Opinión | Primer movimiento

Comprar

Cada compra era una pequeña aventura, cada objeto una promesa. El mostrador era un territorio familiar, y el tendero, casi un personaje de nuestra infancia

Un kiosko de Málaga

Un kiosko de Málaga / L.O.

Hay acciones que me gusta llevar a cabo siempre en el mismo momento y de la misma manera. Una de ellas es, al llegar el verano, comprar revistas que ofrecen lecturas entretenidas y a la vez enriquecedoras, que me enseñen algo, para compaginar con las novelas que habitualmente me acompañan durante todo el año. Este ritual también lo sigo al llegar el invierno, momento en el que siempre me zambullo en alguna lectura navideña.

En los últimos años, cuando llega el mes de junio, me he aficionado a leer la revista Speak Up, una revista escrita en inglés, cuyos artículos se diferencian en niveles de dificultad y en temática. Su compra no obedece tan sólo a los placeres derivados de su lectura, más bien su consumo es una excusa para experimentar el placer de comprarla. La compra de la prensa, o una revista, es uno de esos gestos que no cambian con el paso de los años y que, sin hacer ruido, dan forma a nuestros días. Entrar en la tienda del barrio, sentir el sonido de la puerta al abrirse, saludar al tendero con ese ‘buenos días’ que ya es casi un código entre conocidos. Pedir lo de siempre sin necesidad de nombrarlo. Pagar en metálico, recoger las monedas con calma, cruzar alguna frase trivial que, sin embargo, nos reconcilia con la rutina. Son pequeños ritos cotidianos que nos recuerdan que la vida también se sostiene en lo sencillo, en lo que no parece importante pero nos construye sin que lo notemos.

Cuando éramos niños, aquellas mismas tiendas eran un pequeño universo. Bastaba con unas monedas apretadas en la mano para sentir que el mundo nos pertenecía por un instante. Íbamos por la prensa para nuestros padres, sí, pero también por los cromos que esperábamos con ansia, por ese yo-yo que acababa de llegar o por el olor a chicle recién abierto. Cada compra era una pequeña aventura, cada objeto una promesa. El mostrador era un territorio familiar, y el tendero, casi un personaje de nuestra infancia: el que sabía qué álbum estábamos completando, el que nos guardaba los sobres ‘buenos’ o el que dejaba fiar si hacía falta. Yo siempre preferí una tienda con una puerta que atravesar antes que un kiosko. En el kiosko te quedabas fuera, en la tienda, entrabas.
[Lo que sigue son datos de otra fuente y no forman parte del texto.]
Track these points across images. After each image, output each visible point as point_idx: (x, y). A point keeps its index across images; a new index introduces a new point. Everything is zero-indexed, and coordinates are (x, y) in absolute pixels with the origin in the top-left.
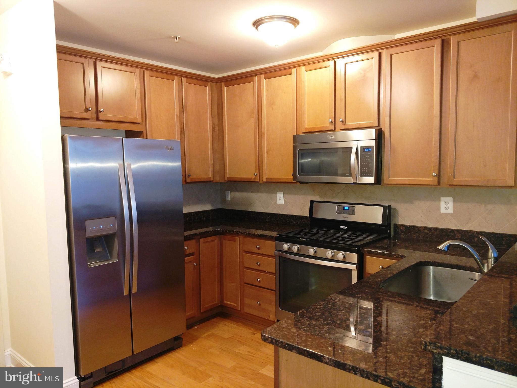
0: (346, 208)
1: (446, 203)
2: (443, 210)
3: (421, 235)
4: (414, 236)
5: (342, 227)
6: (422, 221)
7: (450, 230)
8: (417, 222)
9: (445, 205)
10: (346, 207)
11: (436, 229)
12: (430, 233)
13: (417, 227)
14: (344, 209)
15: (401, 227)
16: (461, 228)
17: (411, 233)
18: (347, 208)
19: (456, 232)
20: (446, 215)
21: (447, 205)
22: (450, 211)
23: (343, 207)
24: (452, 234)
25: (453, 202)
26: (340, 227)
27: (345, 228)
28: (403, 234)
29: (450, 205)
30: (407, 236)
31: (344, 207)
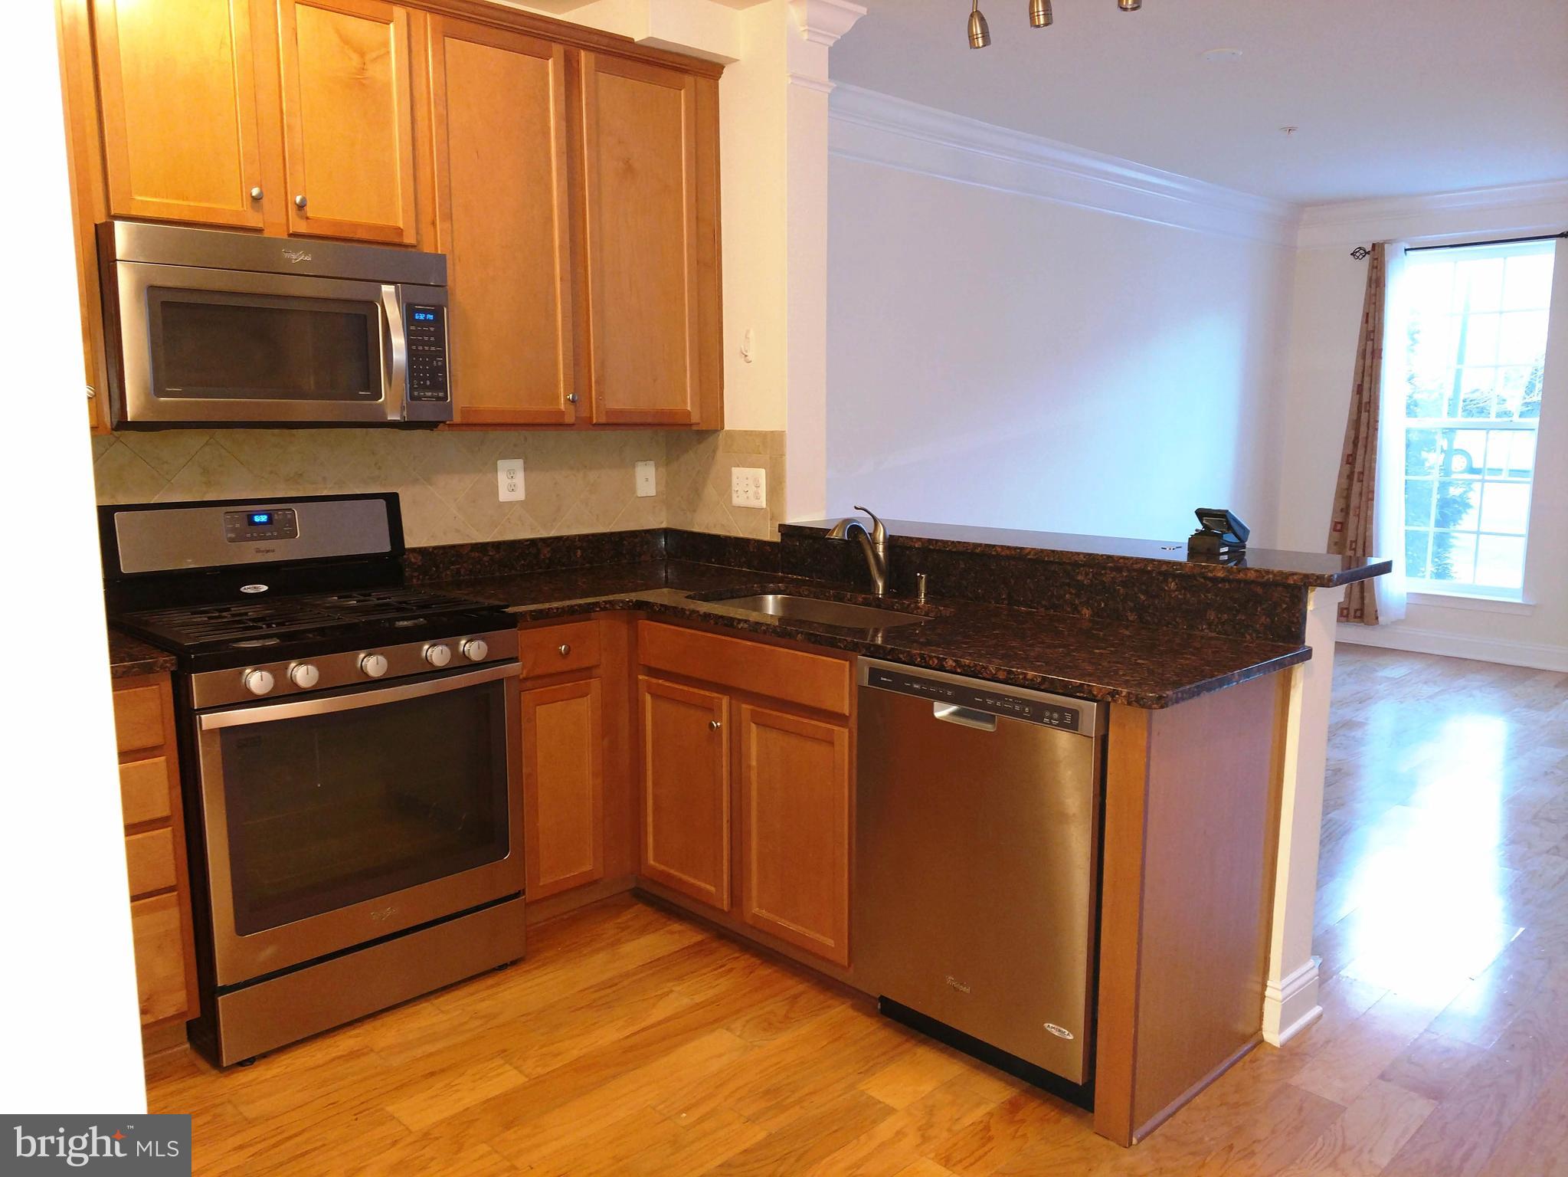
0: (257, 519)
1: (511, 474)
2: (504, 495)
3: (465, 568)
4: (447, 575)
5: (248, 589)
6: (458, 531)
7: (528, 543)
8: (445, 533)
9: (509, 481)
10: (260, 513)
11: (497, 546)
12: (485, 559)
13: (453, 547)
14: (252, 523)
15: (411, 555)
16: (544, 534)
17: (437, 567)
18: (264, 518)
19: (540, 544)
20: (511, 503)
21: (514, 481)
22: (520, 495)
23: (248, 515)
24: (533, 551)
25: (525, 470)
26: (242, 589)
27: (262, 590)
28: (416, 574)
29: (520, 478)
30: (427, 577)
31: (250, 517)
Y al entrar olías esa combinación de olores tan mágica y característica que formaban el olor a la tinta de la prensa, las revistas nuevas, el azúcar de las chucherías y, cuando llegaba el verano, el olor que salía de la nevera de Frigo, Camy o Avidesa. Junio está a la vuelta de la esquina y hace poco quise comprar un número de la revista. Acudí a varios sitios del barrio donde vivo, pero en ninguna la tenían. «Paco la tendría seguro, pero hace meses enfermó, y cerró». Entonces recordé a Paco y a su local de calle Compás de la Victoria donde yo compraba la prensa.
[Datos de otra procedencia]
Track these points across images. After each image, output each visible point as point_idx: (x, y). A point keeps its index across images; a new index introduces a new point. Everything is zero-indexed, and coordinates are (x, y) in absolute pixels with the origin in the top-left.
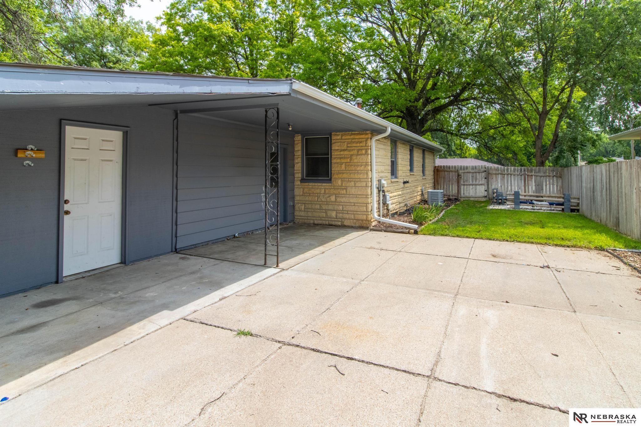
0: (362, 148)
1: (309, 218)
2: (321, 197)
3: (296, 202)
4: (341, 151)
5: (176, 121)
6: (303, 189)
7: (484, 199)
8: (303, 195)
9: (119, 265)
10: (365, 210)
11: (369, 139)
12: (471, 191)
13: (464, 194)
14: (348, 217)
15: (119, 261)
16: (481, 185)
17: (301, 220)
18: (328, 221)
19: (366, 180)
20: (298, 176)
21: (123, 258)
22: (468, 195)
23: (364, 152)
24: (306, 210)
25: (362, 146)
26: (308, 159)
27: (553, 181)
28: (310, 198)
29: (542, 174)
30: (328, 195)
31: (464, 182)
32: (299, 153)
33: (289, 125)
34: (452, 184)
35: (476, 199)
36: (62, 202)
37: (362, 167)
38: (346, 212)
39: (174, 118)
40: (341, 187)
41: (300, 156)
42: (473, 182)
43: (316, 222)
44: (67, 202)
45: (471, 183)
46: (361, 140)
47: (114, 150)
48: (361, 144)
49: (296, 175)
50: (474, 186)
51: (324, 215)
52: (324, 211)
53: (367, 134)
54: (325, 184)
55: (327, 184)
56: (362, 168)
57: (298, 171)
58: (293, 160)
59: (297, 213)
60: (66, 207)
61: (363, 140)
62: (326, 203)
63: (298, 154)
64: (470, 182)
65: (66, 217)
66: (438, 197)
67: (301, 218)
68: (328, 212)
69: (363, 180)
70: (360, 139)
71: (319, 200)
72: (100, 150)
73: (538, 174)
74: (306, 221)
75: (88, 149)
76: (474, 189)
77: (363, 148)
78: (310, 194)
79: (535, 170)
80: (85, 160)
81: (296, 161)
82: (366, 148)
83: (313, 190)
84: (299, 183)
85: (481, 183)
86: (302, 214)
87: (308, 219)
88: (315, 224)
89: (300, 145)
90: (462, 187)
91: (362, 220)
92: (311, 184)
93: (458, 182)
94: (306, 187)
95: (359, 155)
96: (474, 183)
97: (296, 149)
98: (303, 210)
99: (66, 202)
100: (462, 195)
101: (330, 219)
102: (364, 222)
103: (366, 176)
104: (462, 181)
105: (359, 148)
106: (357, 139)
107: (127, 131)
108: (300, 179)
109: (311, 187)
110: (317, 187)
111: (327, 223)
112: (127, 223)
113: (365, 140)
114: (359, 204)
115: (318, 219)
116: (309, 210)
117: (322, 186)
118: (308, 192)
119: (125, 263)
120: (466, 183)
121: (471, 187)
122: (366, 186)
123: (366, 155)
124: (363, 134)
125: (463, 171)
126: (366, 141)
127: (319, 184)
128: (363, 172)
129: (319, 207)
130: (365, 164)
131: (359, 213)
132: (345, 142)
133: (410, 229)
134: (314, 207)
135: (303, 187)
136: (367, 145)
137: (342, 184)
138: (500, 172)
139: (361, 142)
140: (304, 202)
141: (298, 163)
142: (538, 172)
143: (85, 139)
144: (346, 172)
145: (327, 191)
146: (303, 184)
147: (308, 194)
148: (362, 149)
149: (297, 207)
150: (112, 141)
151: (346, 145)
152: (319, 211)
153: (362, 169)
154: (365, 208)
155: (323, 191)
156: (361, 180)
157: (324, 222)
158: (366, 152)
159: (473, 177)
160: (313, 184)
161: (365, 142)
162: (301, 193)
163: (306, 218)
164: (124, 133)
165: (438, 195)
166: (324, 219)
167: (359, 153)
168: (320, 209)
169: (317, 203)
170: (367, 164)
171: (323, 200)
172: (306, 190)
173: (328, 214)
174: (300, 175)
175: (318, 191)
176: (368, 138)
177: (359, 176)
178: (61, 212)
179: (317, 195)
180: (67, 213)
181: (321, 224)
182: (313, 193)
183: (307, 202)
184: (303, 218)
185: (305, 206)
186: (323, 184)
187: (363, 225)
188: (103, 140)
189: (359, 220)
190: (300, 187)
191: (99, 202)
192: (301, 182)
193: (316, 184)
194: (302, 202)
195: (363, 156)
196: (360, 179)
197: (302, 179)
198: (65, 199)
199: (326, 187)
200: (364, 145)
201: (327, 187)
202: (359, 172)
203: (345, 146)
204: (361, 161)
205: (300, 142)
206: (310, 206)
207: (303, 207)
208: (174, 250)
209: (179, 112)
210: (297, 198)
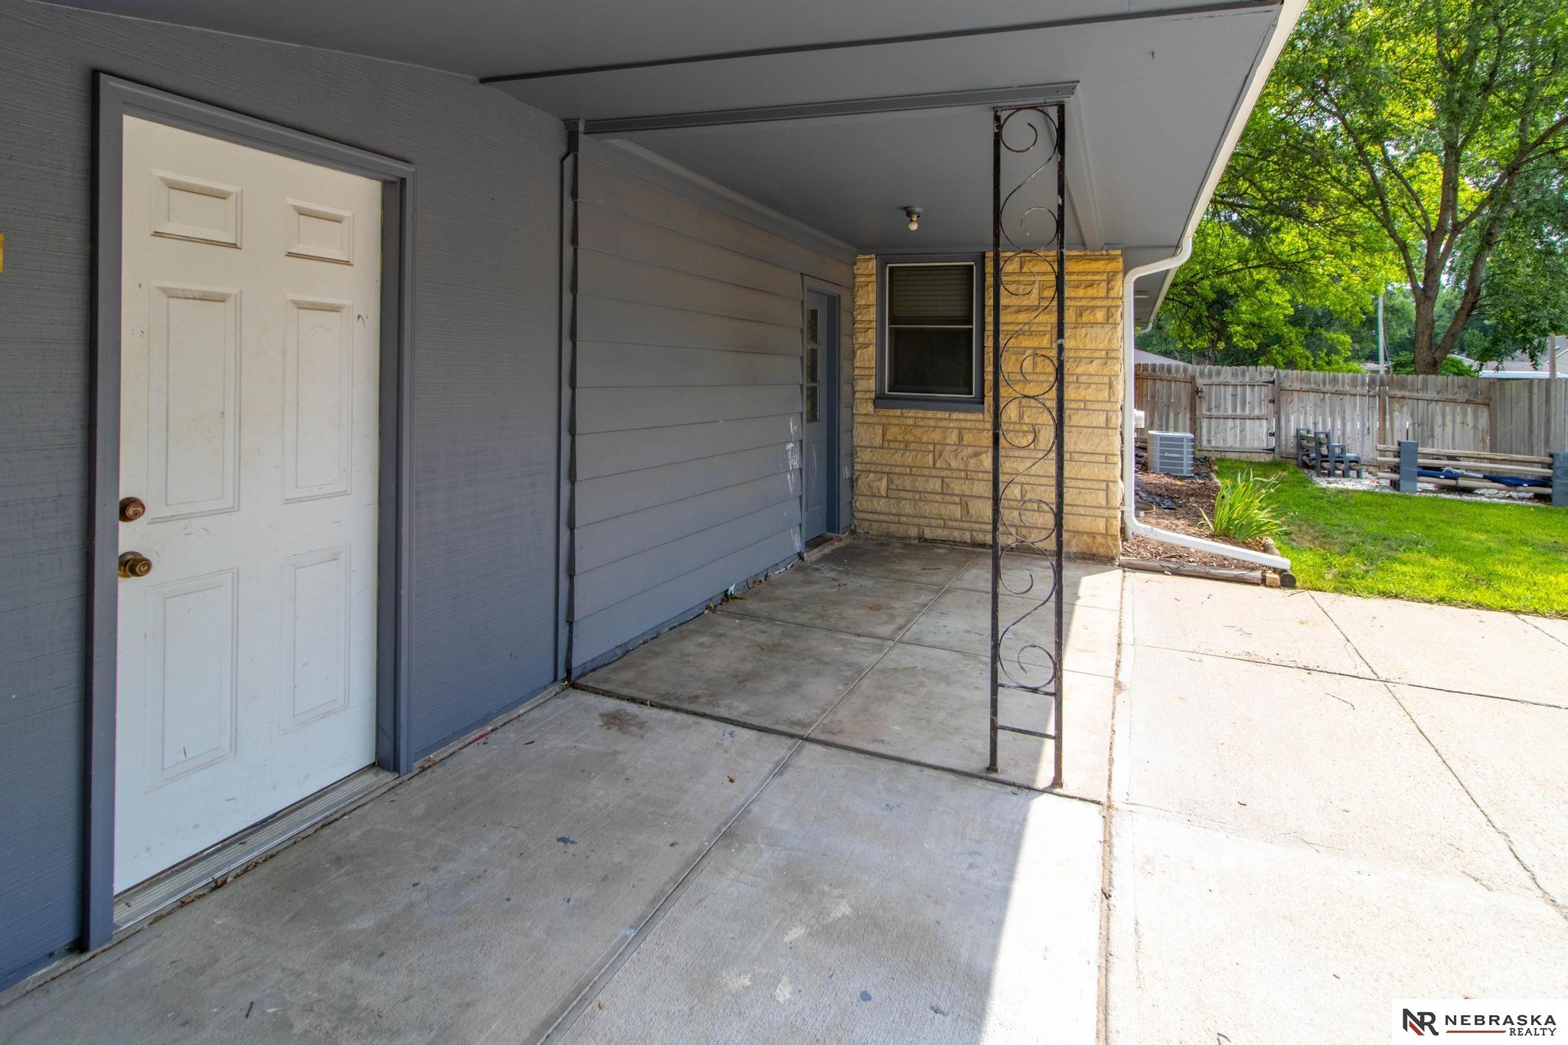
0: (1092, 303)
1: (903, 519)
2: (946, 455)
3: (857, 467)
4: (1018, 312)
5: (568, 162)
6: (885, 428)
7: (1268, 458)
8: (882, 447)
9: (370, 779)
10: (1104, 503)
11: (1120, 275)
12: (1230, 434)
13: (1209, 441)
14: (1040, 521)
15: (368, 758)
16: (1259, 418)
17: (875, 525)
18: (972, 530)
19: (1107, 406)
20: (867, 386)
21: (388, 744)
22: (1221, 444)
23: (1100, 315)
24: (895, 494)
25: (1094, 298)
26: (896, 335)
27: (1465, 414)
28: (909, 458)
29: (1431, 394)
30: (970, 450)
31: (1209, 409)
32: (872, 315)
33: (909, 214)
34: (1176, 415)
35: (1243, 456)
36: (106, 510)
37: (1096, 362)
38: (1035, 506)
39: (564, 150)
40: (1018, 427)
41: (874, 325)
42: (1235, 409)
43: (928, 533)
44: (130, 511)
45: (1230, 412)
46: (1089, 277)
47: (347, 263)
48: (1091, 292)
49: (861, 385)
50: (1238, 422)
51: (957, 511)
52: (957, 500)
53: (1112, 259)
54: (961, 416)
55: (969, 416)
56: (1093, 368)
57: (867, 372)
58: (852, 335)
59: (861, 503)
60: (130, 537)
61: (1096, 277)
62: (963, 474)
63: (866, 318)
64: (1226, 410)
65: (127, 587)
66: (1182, 453)
67: (876, 517)
68: (970, 504)
69: (1096, 406)
70: (1087, 273)
71: (938, 465)
72: (290, 254)
73: (1420, 395)
74: (893, 528)
75: (234, 246)
76: (1238, 430)
77: (1099, 303)
78: (907, 444)
79: (1412, 384)
80: (222, 299)
81: (861, 340)
82: (1108, 303)
83: (918, 432)
84: (870, 408)
85: (1257, 412)
86: (881, 505)
87: (899, 523)
88: (926, 540)
89: (872, 288)
90: (1205, 423)
91: (1093, 535)
92: (912, 413)
93: (1193, 410)
94: (895, 421)
95: (1084, 325)
96: (1239, 412)
97: (860, 302)
98: (884, 494)
99: (128, 509)
100: (1205, 443)
101: (976, 526)
102: (1099, 539)
103: (1106, 394)
104: (1204, 406)
105: (1084, 303)
106: (1078, 273)
107: (403, 181)
108: (873, 395)
109: (911, 422)
110: (932, 423)
111: (967, 537)
112: (404, 592)
113: (1104, 277)
114: (1080, 484)
115: (934, 522)
116: (903, 495)
117: (949, 419)
118: (900, 438)
119: (395, 768)
120: (1214, 412)
121: (1230, 422)
122: (1107, 426)
123: (1107, 328)
124: (1095, 260)
125: (1207, 381)
126: (1109, 281)
127: (940, 415)
128: (1096, 379)
129: (938, 488)
130: (1104, 354)
131: (1081, 510)
132: (1034, 282)
133: (1264, 568)
134: (920, 484)
135: (884, 420)
136: (1112, 294)
137: (1021, 417)
138: (1313, 386)
139: (1091, 285)
140: (887, 469)
141: (866, 346)
142: (1422, 389)
143: (222, 196)
144: (1035, 377)
145: (968, 438)
146: (882, 412)
147: (902, 446)
148: (1093, 308)
149: (862, 484)
150: (337, 220)
151: (1035, 292)
152: (938, 498)
153: (1092, 371)
154: (1102, 494)
155: (953, 437)
156: (1090, 406)
157: (957, 535)
158: (1108, 316)
159: (1234, 396)
160: (921, 413)
161: (1104, 285)
162: (878, 440)
163: (896, 519)
164: (387, 185)
165: (1182, 446)
166: (955, 524)
167: (1085, 319)
168: (942, 493)
169: (934, 472)
170: (1112, 355)
171: (954, 464)
172: (893, 431)
173: (972, 511)
174: (872, 384)
175: (937, 436)
176: (1115, 273)
177: (1083, 393)
178: (105, 565)
179: (931, 447)
180: (134, 565)
181: (944, 542)
182: (920, 442)
183: (897, 470)
184: (882, 517)
185: (890, 482)
186: (955, 416)
187: (1094, 551)
188: (302, 212)
189: (1082, 533)
190: (874, 420)
191: (288, 501)
192: (876, 407)
193: (930, 414)
194: (879, 468)
195: (1097, 331)
196: (1085, 401)
197: (877, 397)
198: (123, 495)
199: (963, 424)
200: (1103, 294)
201: (968, 425)
202: (1083, 379)
203: (1035, 295)
204: (1089, 346)
205: (874, 278)
206: (908, 483)
207: (884, 482)
208: (562, 674)
209: (581, 127)
210: (865, 456)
Entrar en su local era descubrir de nuevo aquel universo de la infancia. Era volver a oler a bollycao, sobres de panini y a periódicos en papel. Cada vez que le pedía mi revista, sacaba su puntero láser del bolsillo y apuntaba a algún lugar de sus estanterías donde, escondida tras otras más populares, estaba la que yo buscaba. «Pido un par de ellas, no se vende mucho, pero aquí siempre tendrás tu ejemplar». Hoy, en medio de un mundo donde todo parece acelerarse, esos gestos cotidianos tienen algo de resistencia. Comprar el pan en la panadería de siempre, detenerse a recoger la prensa, cruzar un par de frases con quien lleva años al otro lado del mostrador…
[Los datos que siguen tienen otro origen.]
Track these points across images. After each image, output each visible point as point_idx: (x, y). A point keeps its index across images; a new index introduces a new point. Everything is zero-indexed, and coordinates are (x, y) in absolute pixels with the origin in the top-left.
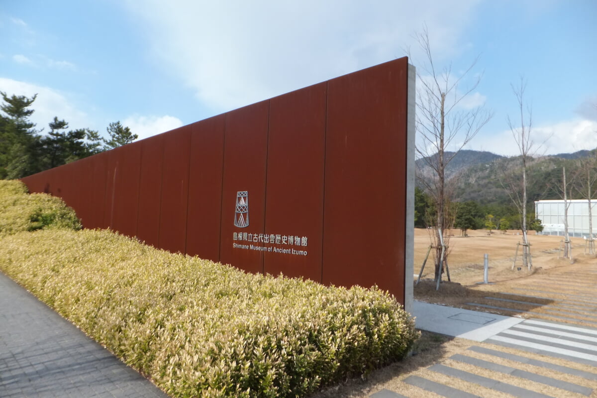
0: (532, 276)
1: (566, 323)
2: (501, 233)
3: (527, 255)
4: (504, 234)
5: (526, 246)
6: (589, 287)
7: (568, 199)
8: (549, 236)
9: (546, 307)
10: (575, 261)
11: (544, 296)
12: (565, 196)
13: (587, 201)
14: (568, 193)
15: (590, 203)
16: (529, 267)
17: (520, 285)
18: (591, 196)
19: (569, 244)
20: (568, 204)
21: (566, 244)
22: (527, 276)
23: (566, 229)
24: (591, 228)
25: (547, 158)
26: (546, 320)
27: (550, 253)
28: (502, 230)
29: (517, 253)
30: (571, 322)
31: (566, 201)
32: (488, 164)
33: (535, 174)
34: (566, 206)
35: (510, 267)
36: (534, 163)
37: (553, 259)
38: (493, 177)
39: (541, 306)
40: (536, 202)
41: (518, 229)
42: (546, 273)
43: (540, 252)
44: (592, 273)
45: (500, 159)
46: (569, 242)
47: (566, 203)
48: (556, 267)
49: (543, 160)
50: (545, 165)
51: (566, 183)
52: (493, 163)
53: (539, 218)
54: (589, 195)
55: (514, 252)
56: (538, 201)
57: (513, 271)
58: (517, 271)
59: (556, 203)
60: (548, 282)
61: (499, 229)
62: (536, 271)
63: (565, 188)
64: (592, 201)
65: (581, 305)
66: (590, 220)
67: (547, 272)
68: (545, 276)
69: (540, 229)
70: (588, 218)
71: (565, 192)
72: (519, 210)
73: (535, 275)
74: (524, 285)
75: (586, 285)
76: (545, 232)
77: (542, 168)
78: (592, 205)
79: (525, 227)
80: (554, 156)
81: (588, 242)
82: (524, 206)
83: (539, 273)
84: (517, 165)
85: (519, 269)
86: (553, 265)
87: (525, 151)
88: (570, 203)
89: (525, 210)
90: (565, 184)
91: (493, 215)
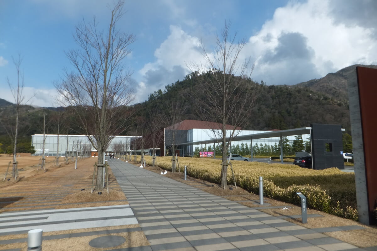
0: (17, 183)
1: (25, 210)
2: (7, 156)
3: (15, 170)
4: (9, 156)
5: (15, 164)
6: (48, 185)
7: (46, 134)
8: (39, 156)
9: (16, 202)
10: (47, 170)
11: (19, 195)
12: (44, 132)
13: (57, 135)
14: (46, 131)
15: (58, 137)
16: (16, 178)
17: (5, 190)
18: (59, 132)
19: (44, 161)
20: (45, 137)
21: (42, 161)
22: (14, 184)
23: (43, 152)
24: (58, 151)
25: (42, 109)
26: (13, 211)
27: (35, 167)
28: (8, 154)
29: (8, 169)
30: (28, 209)
31: (44, 135)
32: (2, 108)
33: (34, 117)
34: (44, 138)
35: (3, 179)
36: (34, 111)
37: (34, 171)
38: (6, 117)
39: (13, 203)
40: (32, 135)
41: (20, 153)
42: (26, 180)
43: (29, 167)
44: (53, 177)
45: (12, 106)
46: (44, 160)
47: (44, 136)
48: (35, 175)
49: (40, 110)
50: (41, 113)
51: (46, 124)
52: (6, 108)
53: (34, 145)
54: (58, 132)
55: (6, 168)
56: (34, 134)
57: (4, 182)
58: (7, 182)
59: (40, 136)
60: (25, 185)
61: (6, 153)
62: (20, 180)
63: (44, 127)
64: (59, 135)
65: (39, 197)
66: (58, 146)
67: (28, 179)
68: (26, 182)
69: (33, 152)
70: (57, 145)
71: (44, 130)
72: (12, 140)
73: (19, 183)
74: (8, 190)
75: (46, 184)
76: (37, 154)
77: (39, 114)
78: (59, 138)
79: (15, 151)
80: (46, 108)
81: (56, 159)
82: (16, 138)
83: (22, 181)
84: (23, 111)
85: (9, 180)
86: (33, 174)
87: (19, 102)
88: (47, 136)
89: (16, 140)
90: (44, 125)
91: (2, 144)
Son actos mínimos que, sin embargo, nos devuelven una sensación de pertenencia, de arraigo. En tiempos donde lo virtual lo invade todo, esas tiendas de barrio siguen siendo lugares donde se mira a los ojos, donde se espera el turno, donde uno todavía puede llamarse por su nombre. No son solo comercios: son parte del paisaje emocional de nuestras vidas. Porque al igual que escuchar música nunca será darle al play a una canción de Spotify, leer nunca será tan sólo pasar las páginas de un libro. Las liturgias cotidianas -como comprar siempre en la misma tienda, o posar la aguja del tocadiscos sobre el vinilo- nos ofrecen un ancla suave en el vaivén de los días; nos dicen, sin decirlo, que todo sigue en su sitio.